Hugo von Spanheim war in verschiedenen Klöstern aufgewachsen und während seiner Studien schon lange vor seiner Zeit in Schwaz auf diesen wundersamen Ort gestoßen. Als er sich mit Theodor zerstritt und Schwaz verließ, wusste er, wohin er gehen würde. Der Zonser Pfarrer hatte ihn dankbar aufgenommen. Er war ein alter Mann und froh über jede helfende Hand. Pfarrer Johannes ließ ihm viel Freiraum für seine Studien. Natürlich wusste er nicht alles. Ab und zu stellte Hugo Heilsalben her, die der Pfarrer großzügig unter den Bedürftigen verteilte.
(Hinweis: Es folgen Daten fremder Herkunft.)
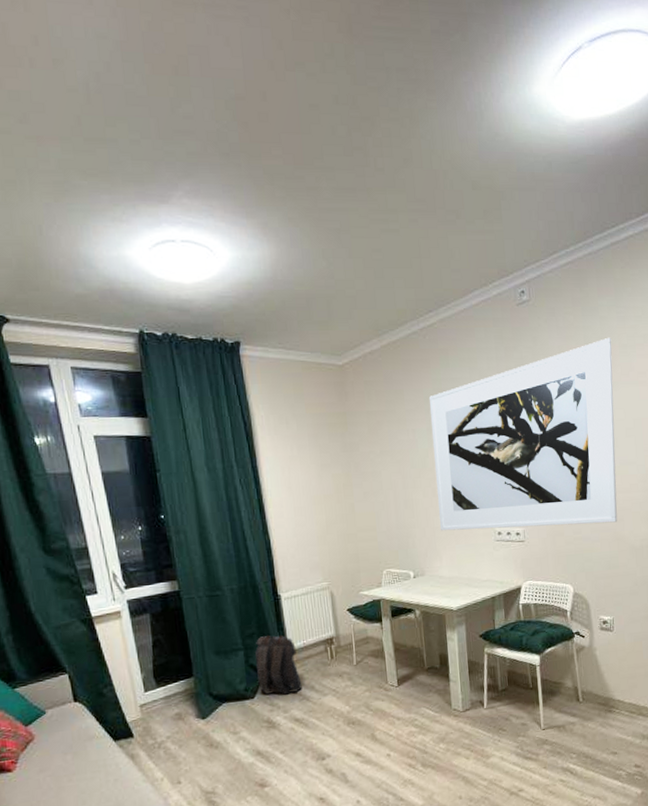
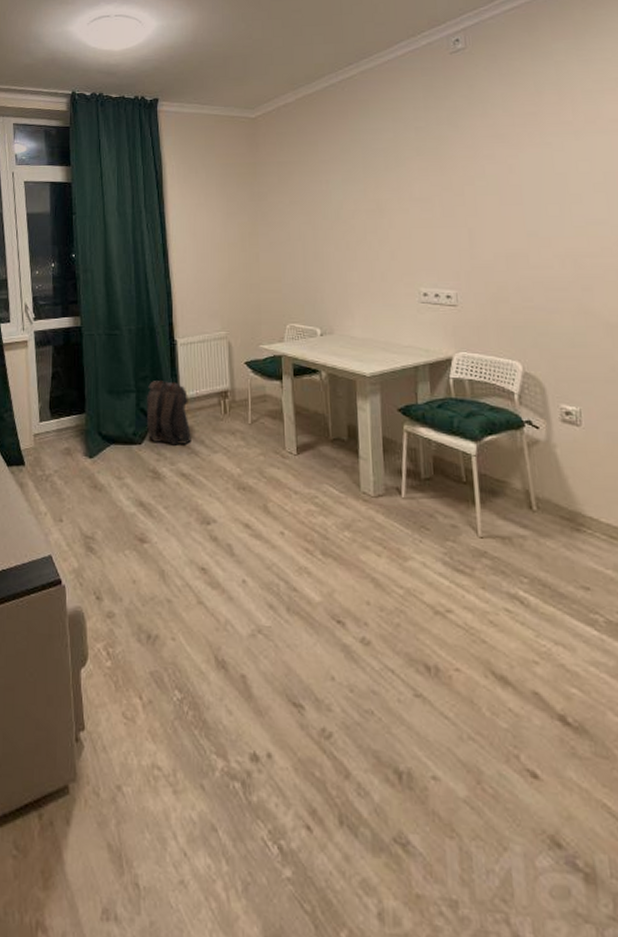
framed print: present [428,337,618,531] -> none [345,82,584,292]

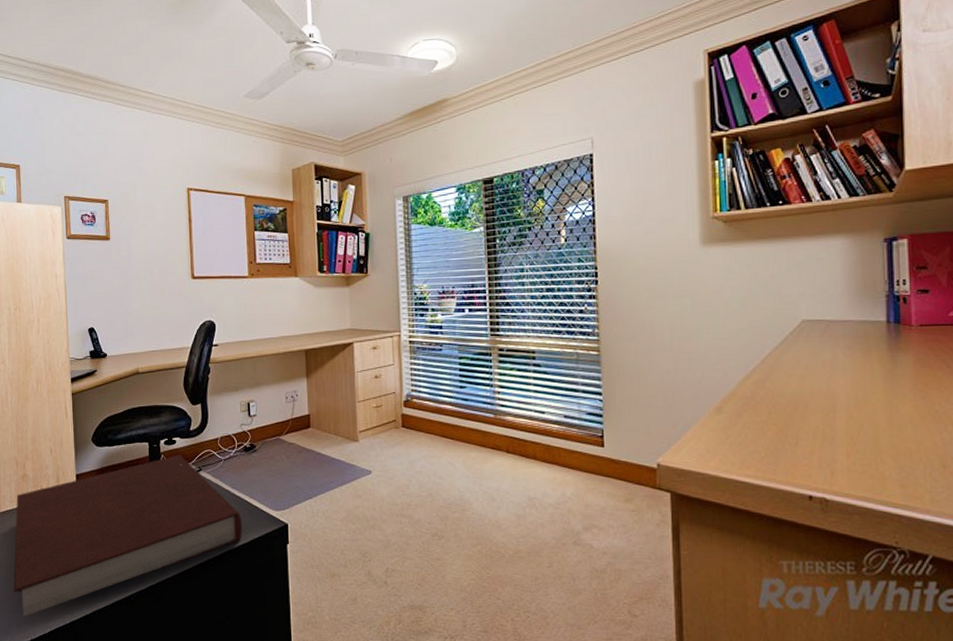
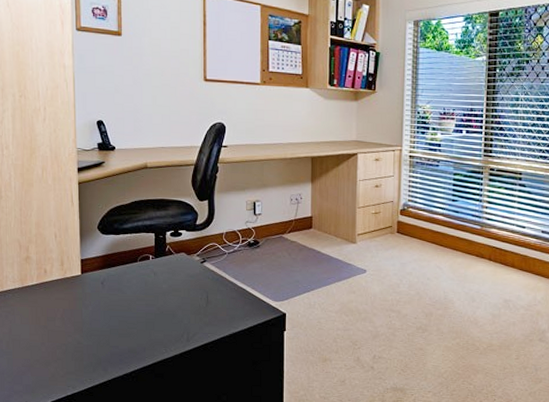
notebook: present [13,454,243,617] -> none [15,246,243,388]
Von seinem Rauschmittel ahnte Johannes jedoch nicht das Geringste. Als jüngster Sohn aus dem Geschlecht der von Spanheims galt Hugo als wohlhabend, sodass sich auch niemand über die vielen Gulden wunderte, die sich in seiner Kammer türmten.
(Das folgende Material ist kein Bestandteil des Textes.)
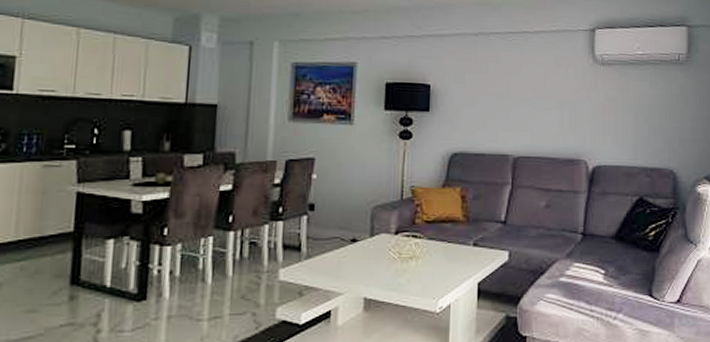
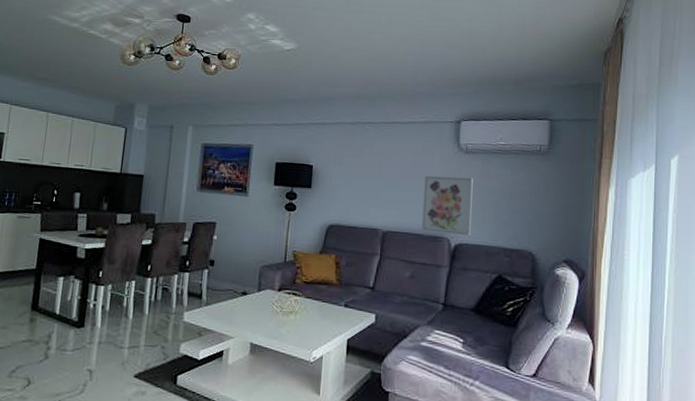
wall art: none [557,91,610,157] -> present [422,175,473,236]

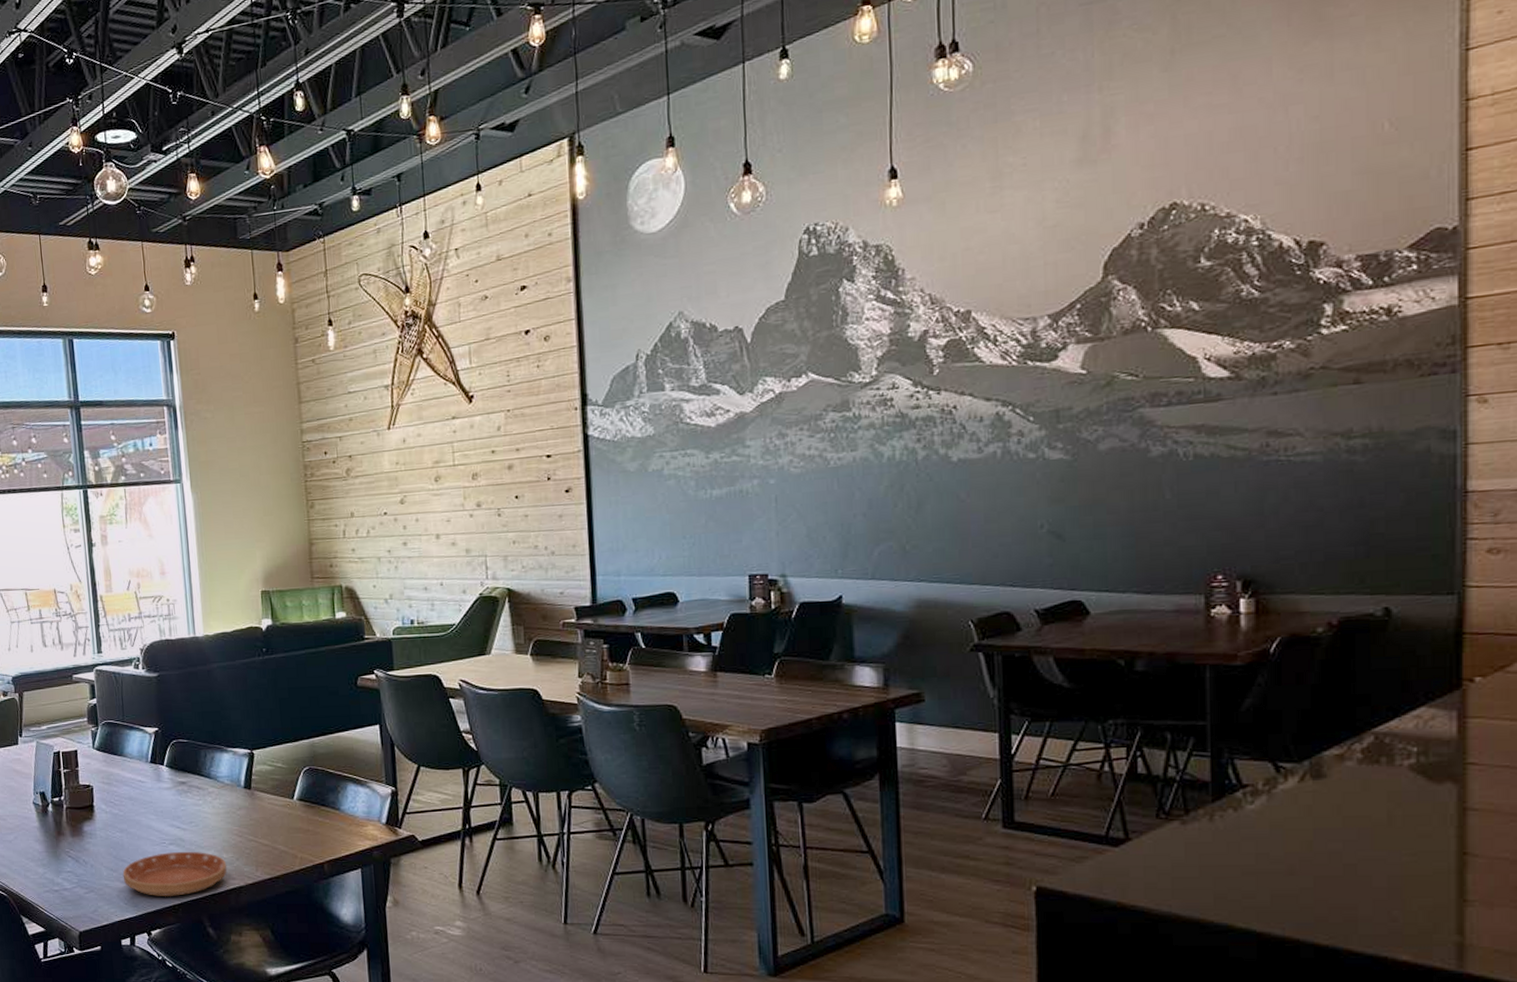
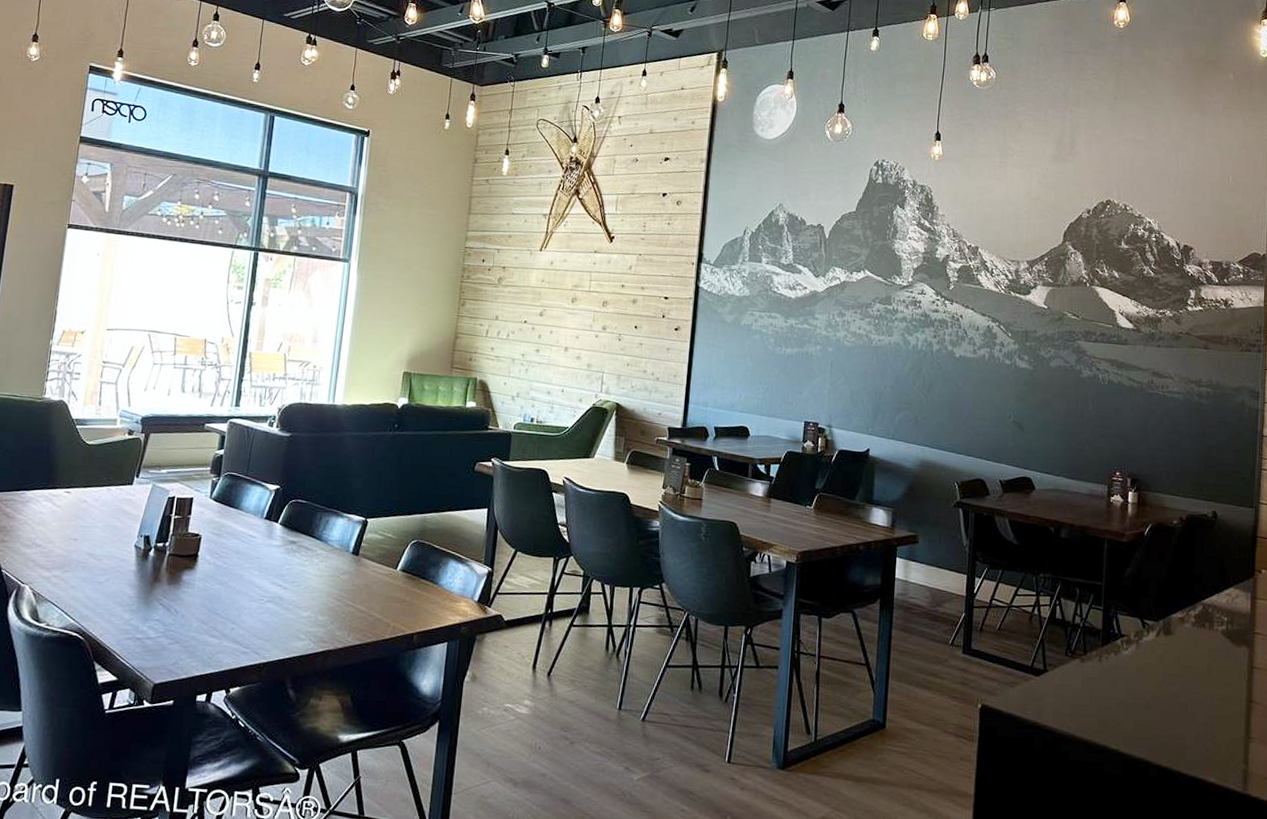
saucer: present [122,851,227,896] -> none [212,609,321,655]

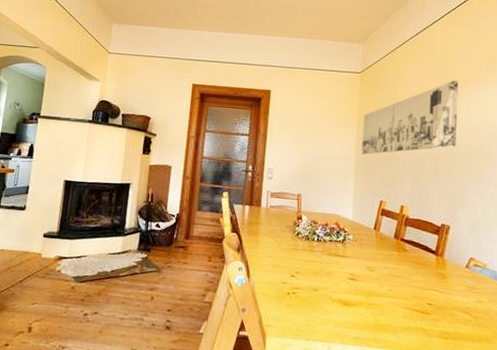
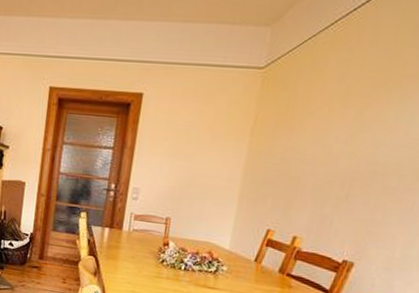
wall art: present [361,80,458,155] -> none [251,75,406,174]

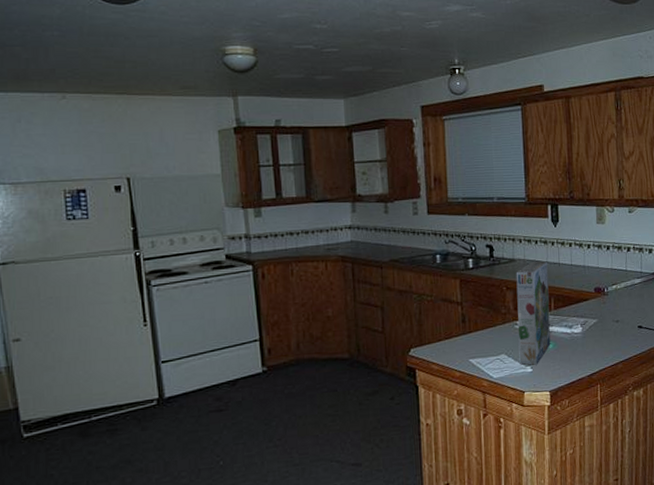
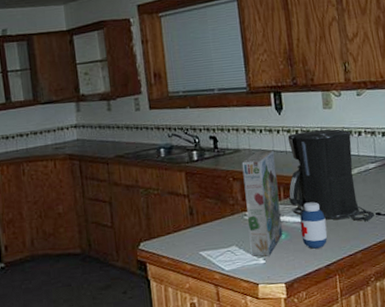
coffee maker: none [559,244,637,334] -> present [287,129,375,222]
medicine bottle: none [567,313,593,359] -> present [300,202,328,249]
Hugo legte den Holzspachtel beiseite. Das Tongefäß war randvoll mit schwarzem Schimmel. Das sollte fürs Erste genügen. Er brachte seine Ernte in ein kleines Nebengewölbe, das mit verschiedenen Gerätschaften ausgestattet war. Mit der winzigen Feuerstelle und den vielen Glaskolben ähnelte es dem Labor eines Alchemisten. Im Geist ging er die weiteren Schritte zur Herstellung des Elixiers durch. Er musste die Samenkapseln des Schlafmohns anritzen und darauf warten, dass ihr Milchsaft austrat. Diesen konnte er dann abschaben und langsam erhitzen, bis eine schwarze breiige Masse entstand. Danach fügte er den Schimmelpilz hinzu. Nach einigen Tagen vereinigten sich die beiden Substanzen zu einer schwarzen Tinktur, die er mit Wein vermischte. Das dunkle Elixier füllte er in winzige Fläschchen und versiegelte sie mit heißem Wachs. Nur wenige Tropfen des Rauschmittels genügten, um ein Gefühl der Ekstase zu erleben. Der Genuss von mehr als einem Fläschchen allerdings löste schwere Halluzinationen aus. Hugo von Spanheim kannte diese Wirkung genauestens und dokumentierte seine Rezepturen akribisch in einem kleinen ledernen Buch.